La guerra la alcanza
Cuando estalló la Segunda Guerra Mundial, miles de mujeres acudieron a las fábricas para reemplazar a los hombres que marchaban al frente. El gobierno lanzó una advertencia: el peinado de Veronica Lake, tan imitado por trabajadoras de todo el país, era peligroso. Podía enredarse en la maquinaria.
Ella, aún en la cima de la celebridad, apareció en público con el cabello recogido y pidió a sus admiradoras que hicieran lo mismo. El gesto fue aplaudido, pero también marcó el principio de un cambio: el mito comenzaba a desdibujarse.

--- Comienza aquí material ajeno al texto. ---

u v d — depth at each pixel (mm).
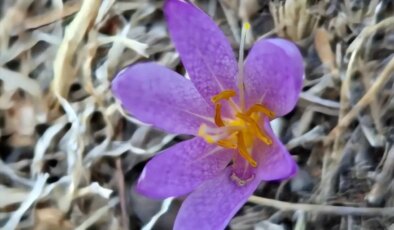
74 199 257
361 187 257
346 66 267
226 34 276
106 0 268
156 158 232
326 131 264
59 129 261
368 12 272
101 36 271
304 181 260
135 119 263
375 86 259
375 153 261
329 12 273
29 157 263
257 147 235
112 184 261
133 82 230
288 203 254
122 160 262
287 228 257
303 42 272
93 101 264
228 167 239
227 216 227
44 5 271
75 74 268
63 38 269
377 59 271
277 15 274
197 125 240
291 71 218
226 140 235
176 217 241
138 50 267
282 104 232
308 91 266
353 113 260
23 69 267
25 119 264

El peinado que la había convertido en estrella ya no era un símbolo de glamour, sino un riesgo. Y en Hollywood, nada envejece más rápido que un símbolo que deja de servir.
Dorado que se apaga
Con los años, los papeles empezaron a menguar. La actriz, tan celebrada unos años antes, se convirtió en un problema para los estudios: «difícil», «inestable», «impredecible». Los titulares cambiaron de tono. Las luces también.

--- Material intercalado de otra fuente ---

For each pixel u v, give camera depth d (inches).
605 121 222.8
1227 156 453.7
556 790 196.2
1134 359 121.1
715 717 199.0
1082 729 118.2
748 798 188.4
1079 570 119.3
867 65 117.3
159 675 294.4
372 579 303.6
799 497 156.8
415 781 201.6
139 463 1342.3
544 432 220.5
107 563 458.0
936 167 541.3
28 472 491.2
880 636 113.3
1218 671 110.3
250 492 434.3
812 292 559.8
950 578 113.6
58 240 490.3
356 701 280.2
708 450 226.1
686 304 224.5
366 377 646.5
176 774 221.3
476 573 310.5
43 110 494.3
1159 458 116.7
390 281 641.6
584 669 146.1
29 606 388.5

Veronica no cayó de golpe; cayó como caen las sombras al atardecer, sin que nadie note el momento exacto en que dejan de ser largas para volverse apenas un borde oscuro.
Hubo matrimonios rotos, deudas, noches interminables en bares donde nadie sabía si quería recordar o olvidar. Hasta que un día, en un hotel de Nueva York, alguien la reconoció detrás del mostrador, llevando una bandeja con la serenidad de quien ya ha decidido no huir más.
—¿Es usted…?
—Fui —respondió ella, sin detenerse—. Ahora sólo sirvo café.
Epílogo sobre mármol
Veronica Lake murió antes de envejecer lo suficiente como para dejar de ser bella. Su mito sigue intacto, preservado en blanco y negro, en ese brillo que se posa sobre su cabello como la última luz del día.
Quienes la recuerdan, recuerdan sobre todo eso: la cortina dorada que parecía protegerla del mundo, o esconderla de él. Quizás ambas cosas a la vez.
Porque Veronica Lake fue, en esencia, una mujer que vivió entre penumbras: la que daba la cámara y la que ella misma llevaba adentro. Y en ese contraste nació un icono que, incluso apagado, sigue ardiendo en la memoria del cine.